§ Problem requirements
In the records below, begin at the line that has "Climate| |Code Health|" and stop after the line that has "pip install pyrt"; quote those lines verbatim and nothing more.

§ Material provided
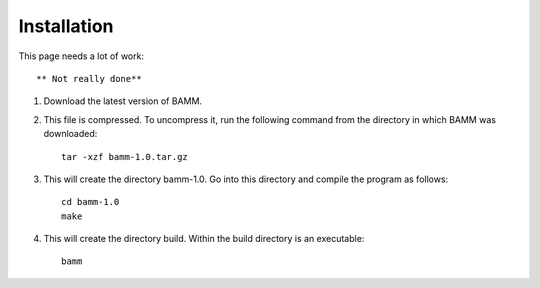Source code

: Installation
============

This page needs a lot of work::
	
	** Not really done**

1. Download the latest version of BAMM.

2. This file is compressed. To uncompress it, run the following command
   from the directory in which BAMM was downloaded::

       tar -xzf bamm-1.0.tar.gz

3. This will create the directory bamm-1.0.
   Go into this directory and compile the program as follows::

       cd bamm-1.0
       make

4. This will create the directory build. 
   Within the build directory is an executable::

       bamm
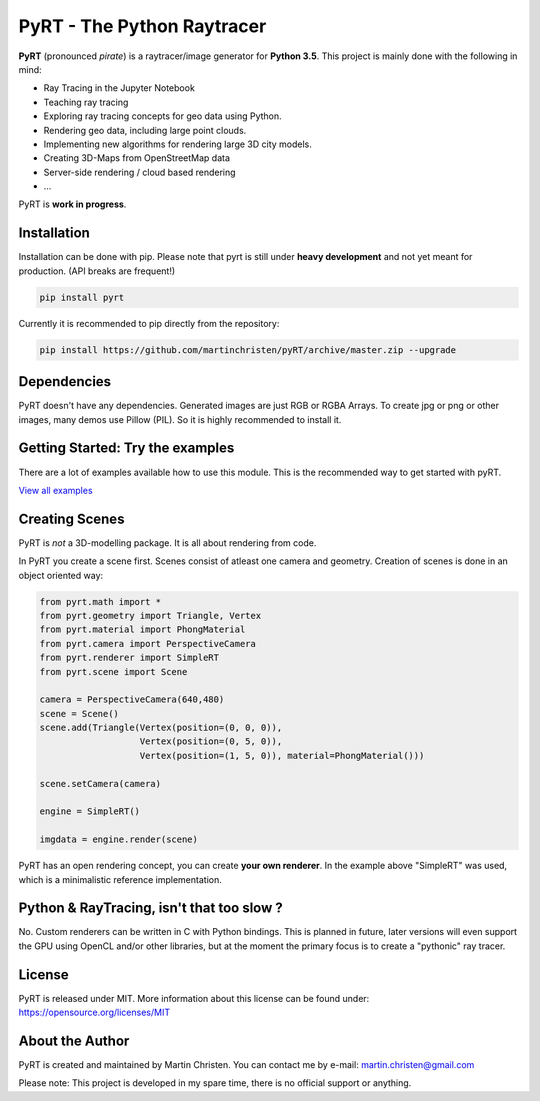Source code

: PyRT - The Python Raytracer
===========================

|CI| |Gitter| |contributions welcome| |Code Climate| |Code Health|
|image5|

.. figure:: docs/img/pyRT_256.png
   :alt: Logo

**PyRT** (pronounced *pirate*) is a raytracer/image generator for **Python 3.5**.
This project is mainly done with the following in mind:

-  Ray Tracing in the Jupyter Notebook
-  Teaching ray tracing
-  Exploring ray tracing concepts for geo data using Python.
-  Rendering geo data, including large point clouds.
-  Implementing new algorithms for rendering large 3D city models.
-  Creating 3D-Maps from OpenStreetMap data
-  Server-side rendering / cloud based rendering
-  ...

PyRT is **work in progress**.

Installation
------------

Installation can be done with pip. Please note that pyrt is still under **heavy development** and not yet meant for production.
(API breaks are frequent!)

.. code:: shell

    pip install pyrt


Currently it is recommended to pip directly from the repository:

.. code:: shell

    pip install https://github.com/martinchristen/pyRT/archive/master.zip --upgrade



Dependencies
------------

PyRT doesn't have any dependencies.
Generated images are just RGB or RGBA Arrays. To create jpg or png or other images, many
demos use Pillow (PIL). So it is highly recommended to install it.

Getting Started: Try the examples
---------------------------------

There are a lot of examples available how to use this module. This is
the recommended way to get started with pyRT.

|Example 01| |Example 12b| |Example 13| |Example 08|

`View all examples <examples/README.md>`__

Creating Scenes
---------------

PyRT is *not* a 3D-modelling package. It is all about rendering from
code.

In PyRT you create a scene first. Scenes consist of atleast one camera
and geometry. Creation of scenes is done in an object oriented way:

.. code:: python

    from pyrt.math import *
    from pyrt.geometry import Triangle, Vertex
    from pyrt.material import PhongMaterial
    from pyrt.camera import PerspectiveCamera
    from pyrt.renderer import SimpleRT
    from pyrt.scene import Scene

    camera = PerspectiveCamera(640,480)
    scene = Scene()
    scene.add(Triangle(Vertex(position=(0, 0, 0)), 
                       Vertex(position=(0, 5, 0)), 
                       Vertex(position=(1, 5, 0)), material=PhongMaterial()))
                       
    scene.setCamera(camera)

    engine = SimpleRT()

    imgdata = engine.render(scene)

PyRT has an open rendering concept, you can create **your own
renderer**. In the example above "SimpleRT" was used, which is a
minimalistic reference implementation.

Python & RayTracing, isn't that too slow ?
------------------------------------------

No. Custom renderers can be written in C with Python bindings. This is
planned in future, later versions will even support the GPU using OpenCL
and/or other libraries, but at the moment the primary focus is to create
a "pythonic" ray tracer.

License
-------

PyRT is released under MIT. More information about this license can be
found under: https://opensource.org/licenses/MIT

About the Author
----------------

PyRT is created and maintained by Martin Christen. You can contact me by
e-mail: martin.christen@gmail.com

Please note: This project is developed in my spare time, there is no
official support or anything.

.. |CI| image:: https://travis-ci.org/martinchristen/pyRT.svg?branch=master
   :target: https://travis-ci.org/martinchristen/pyRT
.. |Gitter| image:: https://badges.gitter.im/pyRT/Lobby.svg
   :target: https://gitter.im/pyRT/Lobby?utm_source=badge&utm_medium=badge&utm_campaign=pr-badge
.. |contributions welcome| image:: https://img.shields.io/badge/contributions-welcome-brightgreen.svg?style=flat
   :target: https://github.com/martinchristen/pyrt/issues
.. |Code Climate| image:: https://codeclimate.com/github/martinchristen/pyRT/badges/gpa.svg
   :target: https://codeclimate.com/github/martinchristen/pyRT
.. |Code Health| image:: https://landscape.io/github/martinchristen/pyRT/master/landscape.svg?style=flat
   :target: https://landscape.io/github/martinchristen/pyRT/master
.. |image5| image:: https://img.shields.io/badge/license-MIT-blue.svg
   :target: https://github.com/martinchristen/pyRT/blob/master/LICENSE.md
.. |Example 01| image:: examples/11.png
.. |Example 12b| image:: examples/12b.gif
.. |Example 13| image:: examples/13.png
.. |Example 08| image:: examples/08.png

§ Response area
|CI| |Gitter| |contributions welcome| |Code Climate| |Code Health|
|image5|

.. figure:: docs/img/pyRT_256.png
   :alt: Logo

**PyRT** (pronounced *pirate*) is a raytracer/image generator for **Python 3.5**.
This project is mainly done with the following in mind:

-  Ray Tracing in the Jupyter Notebook
-  Teaching ray tracing
-  Exploring ray tracing concepts for geo data using Python.
-  Rendering geo data, including large point clouds.
-  Implementing new algorithms for rendering large 3D city models.
-  Creating 3D-Maps from OpenStreetMap data
-  Server-side rendering / cloud based rendering
-  ...

PyRT is **work in progress**.

Installation
------------

Installation can be done with pip. Please note that pyrt is still under **heavy development** and not yet meant for production.
(API breaks are frequent!)

.. code:: shell

    pip install pyrt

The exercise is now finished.